IV. Representativeness
     If you happen to live directly on top of a co-located weather model grid point, then you can expect a pretty good forecast.  Chances are that the grid point closest to you is actually not perfectly representative of where you live.  This is true in weather models and also in weather observations.  A classic example is when you look up the current weather conditions for Denver, CO.  Many weather applications are going to show you the readings from Denver International Airport (DIA).  For anyone that has ever been to DIA, some 20km northeast of the downtown area, you can attest that the airport does not represent the weather in downtown Denver very well.
     The problem of representativeness is particularly prevalent in areas with varying terrain.  If you live in a valley, or near water, you are probably aware that a 1 kilometer walk in a particular direction can put you outside of the valley or even in the water! This means if your weather model doesn't represent your particular area very well, it may think you actually live under water!

V. Approximations
     This may be a little too deep for this conversation, but in the interest of being complete I will mention the concept of approximations.  When developing the equations we use to represent atmospheric physics, we often make approximations to simplify those equations.  This is widely accepted and generally not problematic, but it does lead to tiny errors in our math.  The problem with errors is that when you perform billions of calculations, tiny numbers start to add up.  As our forecast moves further and further out in time, the probability that our errors are impacting the forecast increases dramatically.  As you get to a week or more out into the future, the change in temperature on a given day can actually be as large as the errors inside of a weather model .

VI. Chaos
     The topic of chaos is definitely too deep for this conversation, but I do want to bring up the concept and point the interested reader to a book on the subject.  The theory of chaos basically states that small differences in initial conditions (see the 'you are what you eat' discussion above) yield widely diverging outcomes.  For dynamical systems such as atmospheric flow, these diverging outcomes make long-term prediction problematic (to say the least).  The book I mentioned above can be found here .
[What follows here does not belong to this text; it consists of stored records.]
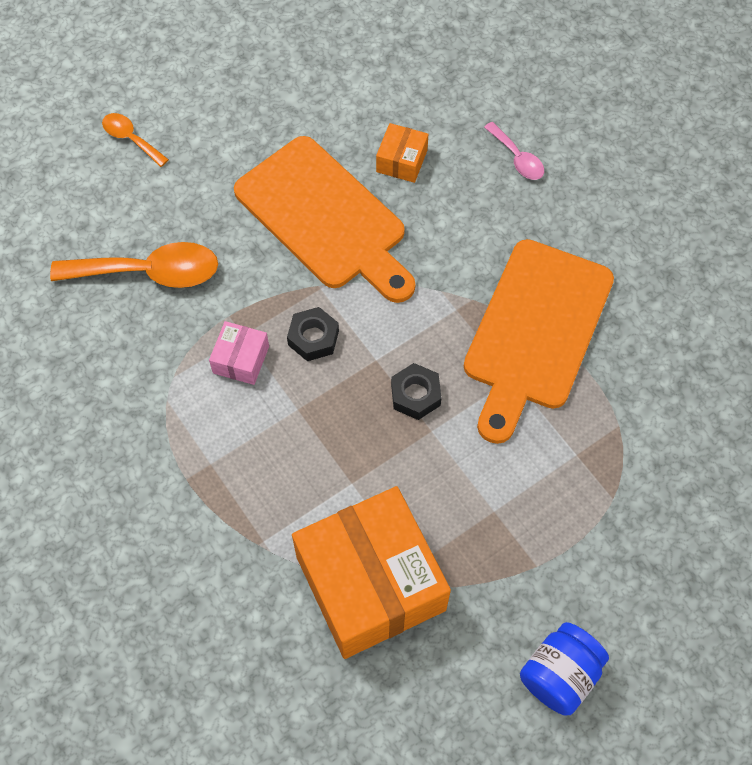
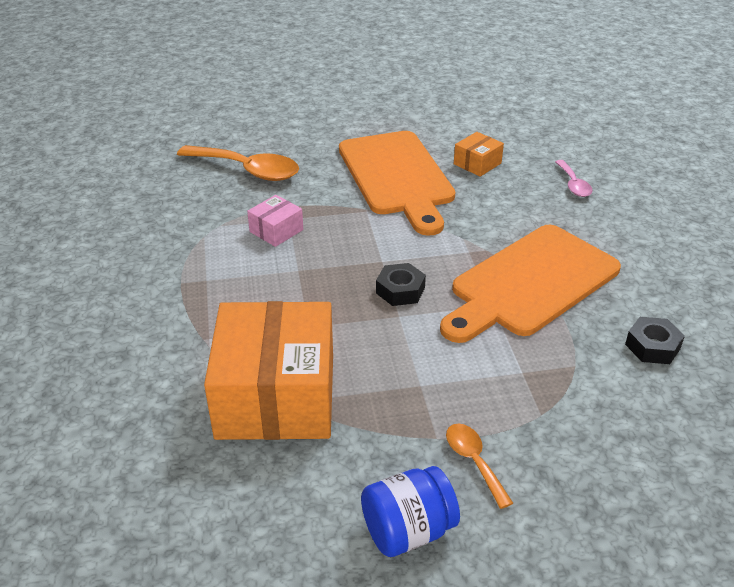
camera: 25 degrees right, 25 degrees down
orange spoon [102,113,169,167] -> orange spoon moved to [446,424,513,509]
black nut [287,307,339,361] -> black nut moved to [625,317,685,364]

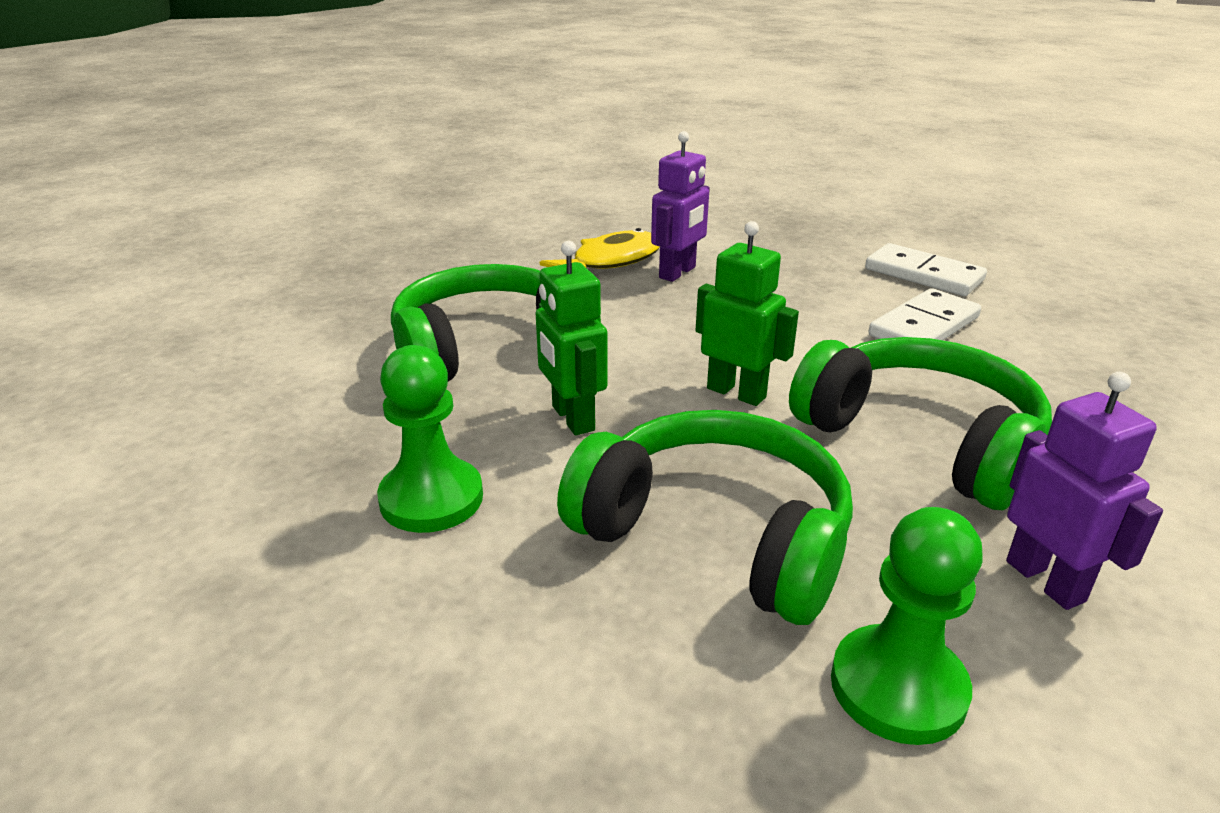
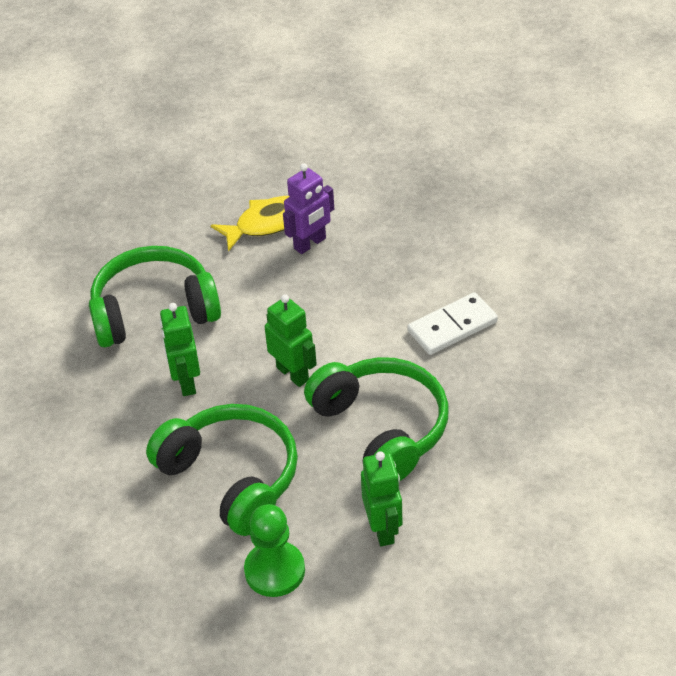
camera: 15 degrees right, 15 degrees up
green pawn [377,345,483,533] -> none
white domino [865,243,987,296] -> none
purple robot [1006,372,1163,610] -> green robot [361,451,402,546]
     I hope you now have a better appreciation for the complexities behind generating a weather forecast.  There has been much discussion recently surrounding the quality of weather forecast models.  While it is true that some forecast models outperform others, it must be said that all models suffer from the problems described in this post.  Numerical weather prediction models have seen drastic improvements over the past few decades and the future is bright for continued improvements to our science.

    The next time you hear an ‘amateur meteorologist’ who thinks ‘space is fascinating too’ complaining about a blown forecast, just remember that any one or perhaps all of the factors described above could have led to it.  That isn't to say your local meteorologist is perfect, but given what you now know about forecast models, they may deserve the benefit of the doubt, even if they are getting paid to be wrong .

Cheers.

SM